En l’espèce, ses ambitions sont énormes. « En étant optimiste », le patron de Nvidia verrait bien son service conquérir le milliard de joueurs, qui utilisent des PC un peu vieillissants, qui ne sont pas équipés d’une carte GeForce. Ces joueurs qui aiment le PC mais ne ressentent pas le besoin ou n’ont pas les moyens de s’offrir l’expérience de jeu « ultime ». Des gamers que les différences de performances entre cloud gaming et jeux sur PC ne dérangeront pas.
Pour perspective, à l’heure actuelle, ce sont environ 200 millions de joueurs qui gravitent dans l’univers GeForce. GeForce Now a donc la possibilité de multiplier par cinq la présence de Nvidia auprès des joueurs. L’enjeu est de taille.

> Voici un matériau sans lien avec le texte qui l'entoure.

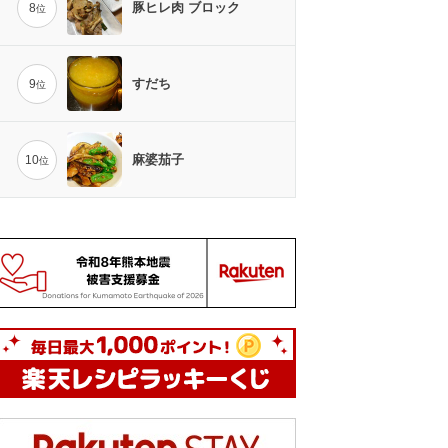
豚ヒレ肉 ブロック
8
位
すだち
9
位
麻婆茄子
10
位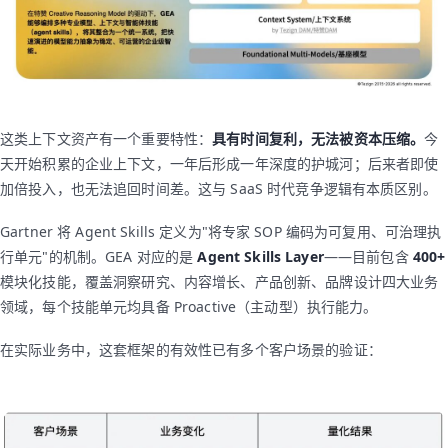
这类上下文资产有一个重要特性：
具有时间复利，无法被资本压缩。
今
天开始积累的企业上下文，一年后形成一年深度的护城河；后来者即使
加倍投入，也无法追回时间差。这与 SaaS 时代竞争逻辑有本质区别。
Gartner 将 Agent Skills 定义为"将专家 SOP 编码为可复用、可治理执
行单元"的机制。GEA 对应的是
Agent Skills Layer
——目前包含
400+
模块化技能，覆盖洞察研究、内容增长、产品创新、品牌设计四大业务
领域，每个技能单元均具备 Proactive（主动型）执行能力。
在实际业务中，这套框架的有效性已有多个客户场景的验证：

Trouver un modèle économique
D’ici là, et c’est le troisième défi, Jensen Huang voudrait réussir à « réduire les coûts » de son cloud gaming. Cette volonté tient autant à une politique financière qu’à une vision claire. « Si on arrive à réduire le coût de fonctionnement, alors on pourra donner accès à des titres free to play », commente-t-il. Le plus souvent des incontournables qui pourraient enrichir la liste de plus de 500 jeux déjà disponibles.

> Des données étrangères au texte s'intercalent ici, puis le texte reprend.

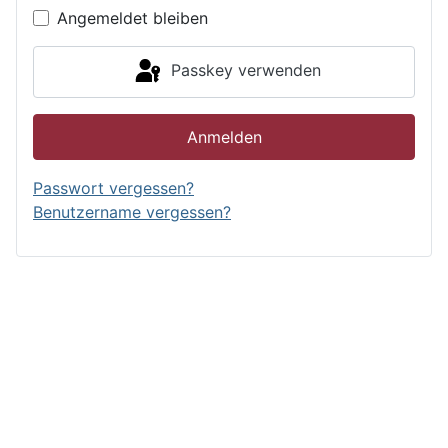
Angemeldet bleiben
Passkey verwenden
Anmelden
Passwort vergessen?
Benutzername vergessen?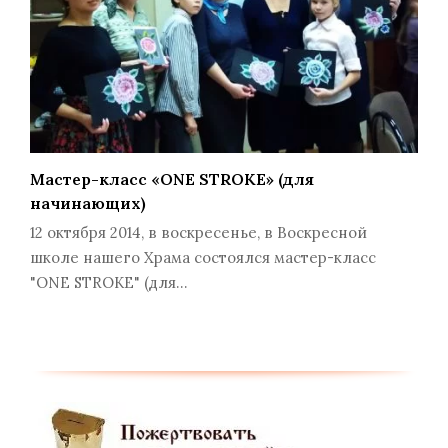
Мастер-класс «ONE STROKE» (для
начинающих)
12 октября 2014, в воскресенье, в Воскресной
школе нашего Храма состоялся мастер-класс
"ONE STROKE" (для…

Ce contrôle des coûts est d’autant plus important que Nvidia sait que le modèle économique de ce genre de service n’est pas arrêté, voire trouvé. Selon le patron de Nvidia, le modèle publicitaire n’a pas fait ses preuves sur ce genre de service.
Par ailleurs, il est clair que GeForce Now n’est pas appelé à devenir un Netflix du jeu vidéo. Le positionnement ne lui semble pas pertinent et Jensen Huang liste ainsi quelques raisons.
Tout d’abord, commence-t-il, « notre modèle économique n’est pas de proposer un Store. Les éditeurs veulent garder le contrôle et les revenus, et Nvidia est d’accord avec ça, ils le méritent ». « Notre business c’est les GeForce dans le Cloud, le matériel. Si vous possédez le jeu ou qu’il est gratuit, vous pouvez y jouer chez nous… », précise-t-il avant de continuer.
De toute évidence, les jeux sont très différents du cinéma ou de la télévision. Le marché vidéoludique tient à cinq ou dix jeux, qui ne seront jamais exclusifs à une plate-forme de distribution – même si celle d’Epic Games s’essaie avec ferveur à cet exercice depuis son lancement. S’enfermer dans un modèle à la Netflix, c’est donc priver les joueurs de certains titres.
Le cloud gaming selon Nvidia prend son temps pour atteindre un niveau de qualité qui ne décevra pas. Une vision élitiste séduisante du point du joueur. Toutefois, il ne faudrait pas que la société de Santa Clara laisse trop s’installer des solutions comme Stadia, dévoilée par Google dans le cadre de la GDC de San Francisco et qui devrait arriver en Europe dans le courant de l’année.
Pour l’heure, GeForce Now est toujours en bêta, « parce qu’une bêta est gratuite », s’amuse le patron de Nvidia, qui se souvient sans doute que son service a été payant… Mais si GeForce Now ne quitte pas la bêta, c’est aussi parce qu’aux yeux de Jensen Huang, aussi bon soit-il, son cloud n’a pas atteint le niveau requis. Il faut dire qu’il vise haut, très haut. On a la nette impression, à l’entendre, qu’il aimerait un jour que son cloud gaming puisse rivaliser avec ses propres GeForce, qu’il puisse remplacer ces cartes auprès des core gamers, ces joueurs pour qui la moindre latence fait la différence entre être fragueur ou fragué.